Oleh Said Abdullah *
“Lebih baik menjadi sapi di eropa dari pada menjadi orang miskin di negara berkembang”
OECD atau organisasi untuk Kerja Sama Ekonomi Pengembangan yang anggotanya Negara-negara maju, mengeluarkan hasil kajiannya tentang perekonomian Indonesia.
Dalam laporan itu disebutkan bahwa pencapaian ketahanan pangan melalui swasembada pangan adalah kebijakan yang salah arah. Dalam hal ini OECD menyarankan agar pencapaian ketahanan pangan dilakukan melalui mekanisme pasar dengan membuka lebih luas pasar produk pertanian dalam perdagangan internasional. Selain itu OECD juga menilai perlu dilakukan reformasi subsidi di sector pertanian dan pangan.
Pandangan dan arahan OECD terlalu mengada-ngada dan kental nuasansa politik kepentingan Negara-negara anggotanya. Terlebih menjadi tidak seibang membandingkan ukuran negara maju dalam konteks Indonesia. Dalam hal ini pemerintah hendaknya tidak serta merta menerima masukkan tersebut. Tak ada alasan bagi pemerintah untuk menuruti “pesanan” OECD. Beberapa argument yang dapat disodorkan untuk menolak hasil dan rekomendasi tersebut.
================================
### [PETUNJUK PENGERJAAN]
- 1) Jawablah pertanyaan berikut berdasarkan kutipan teks di atas.
(a) Menurut kalimat pembuka, lebih baik menjadi apa di Eropa daripada menjadi orang miskin di negara berkembang?
(b) Siapa saja anggota OECD?
(c) Apa yang hendaknya tidak dilakukan pemerintah terhadap masukan OECD?
- 2) Sebutkan semua pendapat OECD yang dimuat dalam kutipan teks di atas pada paragraf yang diawali "Dalam laporan itu disebutkan".
- 3) Tulis ulang paragraf dalam kutipan teks di atas yang diawali "Pandangan dan arahan OECD" dengan lebih ringkas, tanpa menghilangkan fakta utamanya.

### [INFORMASI YANG DITAMPILKAN]
================================
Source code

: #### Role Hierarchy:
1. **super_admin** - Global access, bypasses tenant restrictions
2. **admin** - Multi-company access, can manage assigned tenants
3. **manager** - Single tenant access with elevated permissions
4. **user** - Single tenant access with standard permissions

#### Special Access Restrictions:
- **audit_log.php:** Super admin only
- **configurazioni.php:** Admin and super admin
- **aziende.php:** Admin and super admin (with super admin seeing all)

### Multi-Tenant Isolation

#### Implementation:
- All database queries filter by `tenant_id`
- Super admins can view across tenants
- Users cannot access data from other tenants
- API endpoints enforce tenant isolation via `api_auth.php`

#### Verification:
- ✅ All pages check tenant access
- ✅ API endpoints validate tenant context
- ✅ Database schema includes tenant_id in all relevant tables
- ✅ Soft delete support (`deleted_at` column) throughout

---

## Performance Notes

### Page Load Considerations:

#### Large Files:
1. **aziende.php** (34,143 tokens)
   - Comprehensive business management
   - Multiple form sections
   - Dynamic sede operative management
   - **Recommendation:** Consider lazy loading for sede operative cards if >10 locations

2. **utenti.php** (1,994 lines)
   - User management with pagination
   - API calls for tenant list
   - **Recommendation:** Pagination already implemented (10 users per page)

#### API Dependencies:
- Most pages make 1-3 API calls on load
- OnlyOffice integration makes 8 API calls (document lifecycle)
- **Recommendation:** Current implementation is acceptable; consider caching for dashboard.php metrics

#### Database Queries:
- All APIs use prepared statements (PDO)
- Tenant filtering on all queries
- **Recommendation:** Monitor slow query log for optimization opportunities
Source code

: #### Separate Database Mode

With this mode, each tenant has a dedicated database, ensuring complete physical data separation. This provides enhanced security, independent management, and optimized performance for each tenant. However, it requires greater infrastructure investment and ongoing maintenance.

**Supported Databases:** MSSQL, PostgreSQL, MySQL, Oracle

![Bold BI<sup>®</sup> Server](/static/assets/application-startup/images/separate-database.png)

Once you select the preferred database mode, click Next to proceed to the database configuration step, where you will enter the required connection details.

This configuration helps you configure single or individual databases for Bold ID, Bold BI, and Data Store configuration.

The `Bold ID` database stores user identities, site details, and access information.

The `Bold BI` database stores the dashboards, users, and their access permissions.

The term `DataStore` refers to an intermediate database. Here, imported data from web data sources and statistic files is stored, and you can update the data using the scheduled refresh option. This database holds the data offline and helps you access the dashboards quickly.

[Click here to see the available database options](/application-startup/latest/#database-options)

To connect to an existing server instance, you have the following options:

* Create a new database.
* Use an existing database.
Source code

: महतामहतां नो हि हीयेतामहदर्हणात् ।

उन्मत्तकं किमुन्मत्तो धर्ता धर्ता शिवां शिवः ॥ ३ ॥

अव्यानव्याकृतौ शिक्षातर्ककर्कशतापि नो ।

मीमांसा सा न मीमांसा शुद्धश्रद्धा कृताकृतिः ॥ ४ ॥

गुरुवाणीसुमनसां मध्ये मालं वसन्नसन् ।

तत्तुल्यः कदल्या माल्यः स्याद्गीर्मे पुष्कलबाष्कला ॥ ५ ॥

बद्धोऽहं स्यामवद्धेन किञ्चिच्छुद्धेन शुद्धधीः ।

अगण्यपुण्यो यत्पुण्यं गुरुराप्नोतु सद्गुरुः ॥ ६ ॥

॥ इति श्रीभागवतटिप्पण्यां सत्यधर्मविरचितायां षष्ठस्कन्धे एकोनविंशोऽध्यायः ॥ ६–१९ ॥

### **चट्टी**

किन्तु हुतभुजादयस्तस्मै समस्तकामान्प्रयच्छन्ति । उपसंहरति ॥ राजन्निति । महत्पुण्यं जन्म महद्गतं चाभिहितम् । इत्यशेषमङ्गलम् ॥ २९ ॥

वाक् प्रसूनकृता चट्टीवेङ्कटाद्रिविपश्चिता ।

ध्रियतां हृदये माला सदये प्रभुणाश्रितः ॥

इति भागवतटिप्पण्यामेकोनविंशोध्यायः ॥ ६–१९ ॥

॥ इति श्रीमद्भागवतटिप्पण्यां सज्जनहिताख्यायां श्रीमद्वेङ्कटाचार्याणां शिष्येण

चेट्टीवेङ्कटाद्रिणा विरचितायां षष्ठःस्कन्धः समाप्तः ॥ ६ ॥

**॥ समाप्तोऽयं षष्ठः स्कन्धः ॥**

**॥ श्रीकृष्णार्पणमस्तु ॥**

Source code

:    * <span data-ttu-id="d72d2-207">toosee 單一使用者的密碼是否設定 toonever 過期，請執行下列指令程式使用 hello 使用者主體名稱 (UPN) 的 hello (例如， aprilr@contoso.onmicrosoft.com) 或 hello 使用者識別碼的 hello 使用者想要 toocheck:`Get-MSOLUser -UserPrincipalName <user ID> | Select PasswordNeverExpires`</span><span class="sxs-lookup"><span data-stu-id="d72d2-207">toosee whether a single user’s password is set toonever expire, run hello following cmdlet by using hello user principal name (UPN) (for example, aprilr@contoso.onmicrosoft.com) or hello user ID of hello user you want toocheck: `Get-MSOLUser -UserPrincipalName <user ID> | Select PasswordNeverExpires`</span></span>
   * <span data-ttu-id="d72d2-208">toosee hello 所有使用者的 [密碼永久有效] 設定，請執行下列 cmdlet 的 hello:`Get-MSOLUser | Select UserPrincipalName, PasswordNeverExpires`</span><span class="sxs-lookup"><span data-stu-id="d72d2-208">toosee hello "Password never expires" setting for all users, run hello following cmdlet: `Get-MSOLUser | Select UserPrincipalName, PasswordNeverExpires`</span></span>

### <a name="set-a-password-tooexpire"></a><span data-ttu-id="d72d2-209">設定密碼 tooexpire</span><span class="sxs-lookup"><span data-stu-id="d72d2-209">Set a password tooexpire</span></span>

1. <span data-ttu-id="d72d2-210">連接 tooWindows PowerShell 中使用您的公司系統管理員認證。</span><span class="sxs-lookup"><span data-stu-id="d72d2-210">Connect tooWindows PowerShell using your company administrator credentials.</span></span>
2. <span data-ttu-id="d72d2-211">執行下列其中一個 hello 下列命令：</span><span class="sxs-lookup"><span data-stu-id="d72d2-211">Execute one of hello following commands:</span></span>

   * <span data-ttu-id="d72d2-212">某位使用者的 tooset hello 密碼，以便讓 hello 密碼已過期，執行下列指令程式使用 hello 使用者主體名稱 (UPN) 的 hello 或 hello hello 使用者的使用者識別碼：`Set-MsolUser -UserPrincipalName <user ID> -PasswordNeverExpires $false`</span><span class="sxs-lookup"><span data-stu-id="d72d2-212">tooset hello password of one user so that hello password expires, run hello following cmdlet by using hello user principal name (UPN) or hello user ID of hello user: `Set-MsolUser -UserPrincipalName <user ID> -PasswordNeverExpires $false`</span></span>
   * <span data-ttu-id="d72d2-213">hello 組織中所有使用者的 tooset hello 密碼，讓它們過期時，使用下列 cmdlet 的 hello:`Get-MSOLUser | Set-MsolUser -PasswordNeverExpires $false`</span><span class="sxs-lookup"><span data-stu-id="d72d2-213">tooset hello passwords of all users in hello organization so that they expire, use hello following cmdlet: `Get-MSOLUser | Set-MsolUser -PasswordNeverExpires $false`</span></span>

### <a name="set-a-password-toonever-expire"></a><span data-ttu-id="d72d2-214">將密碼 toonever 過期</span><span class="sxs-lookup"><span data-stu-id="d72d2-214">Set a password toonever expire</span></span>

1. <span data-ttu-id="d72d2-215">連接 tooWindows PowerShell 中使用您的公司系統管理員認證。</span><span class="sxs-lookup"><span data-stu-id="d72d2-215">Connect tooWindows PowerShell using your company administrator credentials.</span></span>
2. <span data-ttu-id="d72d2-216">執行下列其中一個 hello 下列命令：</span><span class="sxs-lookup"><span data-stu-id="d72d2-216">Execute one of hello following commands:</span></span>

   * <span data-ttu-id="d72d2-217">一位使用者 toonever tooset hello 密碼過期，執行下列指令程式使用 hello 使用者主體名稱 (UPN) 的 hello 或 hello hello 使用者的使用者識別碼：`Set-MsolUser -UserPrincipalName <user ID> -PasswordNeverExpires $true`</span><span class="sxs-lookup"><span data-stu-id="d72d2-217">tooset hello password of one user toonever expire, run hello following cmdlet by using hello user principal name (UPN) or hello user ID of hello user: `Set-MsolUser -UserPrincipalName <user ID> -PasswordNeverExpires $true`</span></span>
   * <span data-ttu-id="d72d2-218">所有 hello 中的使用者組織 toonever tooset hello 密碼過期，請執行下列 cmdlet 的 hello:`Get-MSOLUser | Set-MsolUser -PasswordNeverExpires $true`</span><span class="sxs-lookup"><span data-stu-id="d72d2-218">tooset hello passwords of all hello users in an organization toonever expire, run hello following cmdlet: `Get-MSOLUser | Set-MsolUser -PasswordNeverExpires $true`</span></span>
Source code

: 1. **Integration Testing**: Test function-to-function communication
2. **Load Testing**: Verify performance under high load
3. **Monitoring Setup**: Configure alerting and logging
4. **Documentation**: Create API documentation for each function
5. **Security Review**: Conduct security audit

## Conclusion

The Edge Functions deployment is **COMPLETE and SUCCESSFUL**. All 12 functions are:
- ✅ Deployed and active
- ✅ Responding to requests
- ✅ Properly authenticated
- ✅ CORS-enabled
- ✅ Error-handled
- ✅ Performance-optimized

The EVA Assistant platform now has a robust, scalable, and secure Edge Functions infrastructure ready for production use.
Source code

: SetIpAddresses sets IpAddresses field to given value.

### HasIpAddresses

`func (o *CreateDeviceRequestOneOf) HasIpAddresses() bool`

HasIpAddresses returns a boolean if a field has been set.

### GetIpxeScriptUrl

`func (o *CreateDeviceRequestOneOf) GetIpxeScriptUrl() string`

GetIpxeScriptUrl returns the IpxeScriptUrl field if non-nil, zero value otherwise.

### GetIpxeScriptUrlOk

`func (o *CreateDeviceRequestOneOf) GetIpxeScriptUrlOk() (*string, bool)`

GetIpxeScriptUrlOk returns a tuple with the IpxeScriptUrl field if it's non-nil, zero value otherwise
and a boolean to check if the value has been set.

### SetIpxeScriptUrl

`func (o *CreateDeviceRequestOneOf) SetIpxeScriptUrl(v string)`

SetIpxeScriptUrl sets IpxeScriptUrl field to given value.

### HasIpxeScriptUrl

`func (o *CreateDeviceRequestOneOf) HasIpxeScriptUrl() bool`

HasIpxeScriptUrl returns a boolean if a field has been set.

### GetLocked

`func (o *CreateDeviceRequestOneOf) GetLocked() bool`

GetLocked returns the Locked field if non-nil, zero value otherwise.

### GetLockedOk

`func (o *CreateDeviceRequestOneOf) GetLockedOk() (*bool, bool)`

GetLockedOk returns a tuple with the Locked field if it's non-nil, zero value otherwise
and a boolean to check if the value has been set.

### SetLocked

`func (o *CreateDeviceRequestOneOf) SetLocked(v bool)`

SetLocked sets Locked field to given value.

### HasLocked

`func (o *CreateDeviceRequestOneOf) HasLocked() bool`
================================
### [DAFTAR JAWABAN]
- 1)
(a) Menjadi sapi.
(b) Negara-negara maju.
(c) Pemerintah hendaknya tidak serta merta menerima masukan tersebut.

- 2)
1. Pencapaian ketahanan pangan melalui swasembada pangan adalah kebijakan yang salah arah.
2. Pencapaian ketahanan pangan sebaiknya dilakukan melalui mekanisme pasar dengan membuka lebih luas pasar produk pertanian dalam perdagangan internasional.
3. Perlu dilakukan reformasi subsidi di sektor pertanian dan pangan.

- 3) Penulis menilai pandangan OECD mengada-ngada, sarat kepentingan politik negara anggotanya, dan tidak sepadan karena memakai ukuran negara maju untuk Indonesia. Pemerintah tidak perlu menuruti "pesanan" OECD, dan ada sejumlah argumen untuk menolak hasil serta rekomendasinya.